(RECORDS TO USE begins)

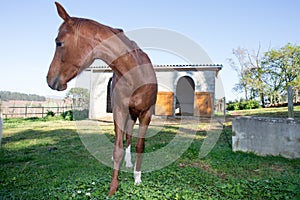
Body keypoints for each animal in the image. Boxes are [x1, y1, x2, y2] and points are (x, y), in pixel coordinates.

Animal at [46, 1, 157, 195]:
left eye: (59, 42)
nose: (49, 80)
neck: (135, 74)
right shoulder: (119, 111)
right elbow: (118, 149)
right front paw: (113, 187)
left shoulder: (146, 113)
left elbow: (140, 146)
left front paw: (137, 178)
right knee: (125, 137)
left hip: (135, 115)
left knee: (131, 138)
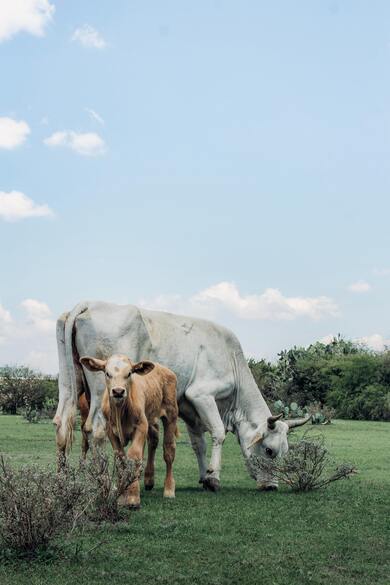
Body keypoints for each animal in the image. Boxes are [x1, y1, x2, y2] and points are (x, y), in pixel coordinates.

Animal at [53, 302, 308, 488]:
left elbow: (198, 443)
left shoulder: (188, 407)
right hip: (102, 390)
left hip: (69, 383)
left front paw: (204, 476)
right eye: (269, 450)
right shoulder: (202, 395)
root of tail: (90, 304)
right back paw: (104, 482)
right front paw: (213, 477)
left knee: (61, 424)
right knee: (95, 429)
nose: (272, 486)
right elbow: (218, 433)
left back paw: (63, 480)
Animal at [80, 352, 178, 506]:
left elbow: (134, 456)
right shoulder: (111, 431)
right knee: (153, 440)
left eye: (129, 373)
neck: (121, 411)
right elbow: (121, 458)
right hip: (151, 419)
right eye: (107, 373)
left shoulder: (141, 426)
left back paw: (168, 489)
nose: (118, 391)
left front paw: (132, 497)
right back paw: (149, 480)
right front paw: (121, 496)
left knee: (168, 451)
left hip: (171, 414)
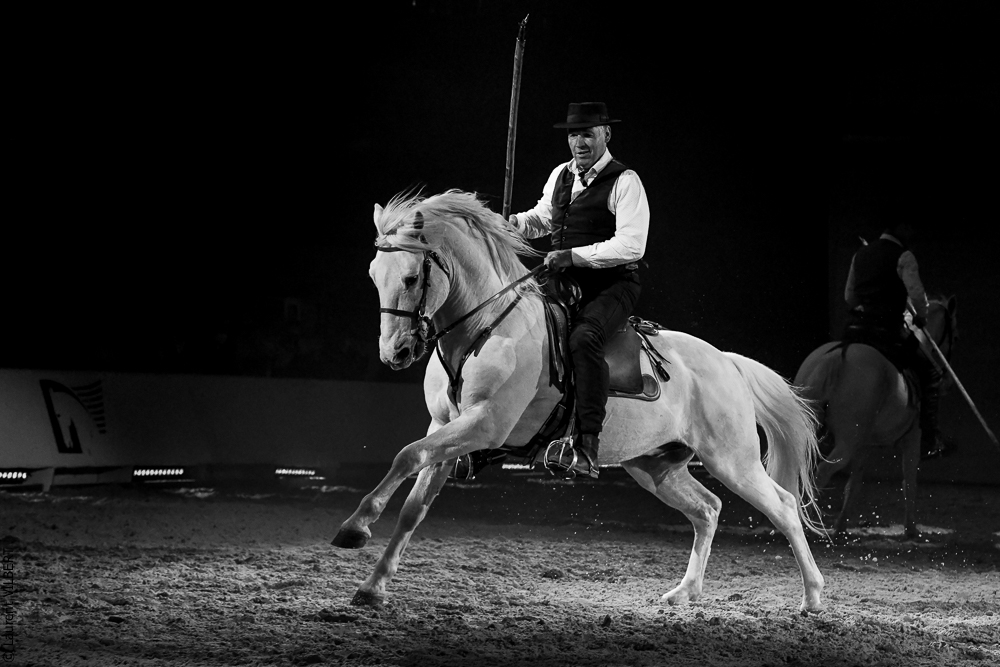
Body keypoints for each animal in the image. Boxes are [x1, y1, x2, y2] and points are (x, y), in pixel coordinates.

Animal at [332, 189, 828, 613]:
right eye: (374, 276)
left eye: (412, 276)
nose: (394, 353)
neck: (486, 324)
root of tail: (726, 362)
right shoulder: (444, 427)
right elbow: (413, 502)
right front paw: (372, 586)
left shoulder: (483, 423)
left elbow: (406, 455)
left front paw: (355, 528)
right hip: (655, 466)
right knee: (708, 510)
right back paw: (684, 592)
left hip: (732, 460)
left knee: (783, 507)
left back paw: (813, 597)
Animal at [793, 296, 957, 538]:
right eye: (954, 337)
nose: (948, 382)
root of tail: (838, 355)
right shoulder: (913, 439)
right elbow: (910, 483)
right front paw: (911, 529)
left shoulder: (864, 446)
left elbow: (853, 485)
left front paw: (840, 527)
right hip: (847, 443)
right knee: (821, 473)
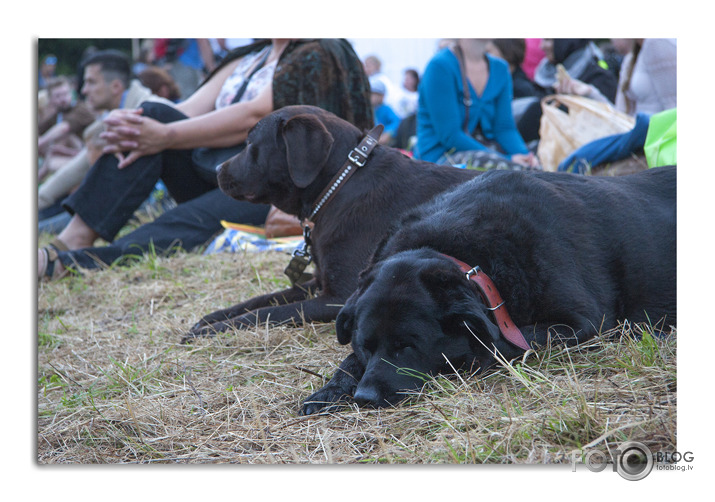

(RECORDS TO USE ends)

Copy exactly, and copy only, the lines from the one bearing "right eye: (374, 276)" through the closing line of the material, with both ends kept and pictures removed.

▶ **TASK OUTPUT**
right eye: (374, 276)
left eye: (412, 276)
nose: (394, 353)
neck: (486, 324)
root of tail: (726, 362)
right shoulder: (444, 427)
right elbow: (413, 502)
right front paw: (372, 586)
left shoulder: (483, 423)
left elbow: (406, 455)
left front paw: (355, 528)
right hip: (655, 466)
right knee: (708, 510)
right back paw: (684, 592)
left hip: (732, 460)
left knee: (783, 507)
left back paw: (813, 597)
Animal at [793, 296, 957, 538]:
right eye: (954, 337)
nose: (948, 382)
root of tail: (838, 355)
right shoulder: (913, 439)
right elbow: (910, 483)
right front paw: (911, 529)
left shoulder: (864, 446)
left elbow: (853, 485)
left front paw: (840, 527)
right hip: (847, 443)
right knee: (821, 473)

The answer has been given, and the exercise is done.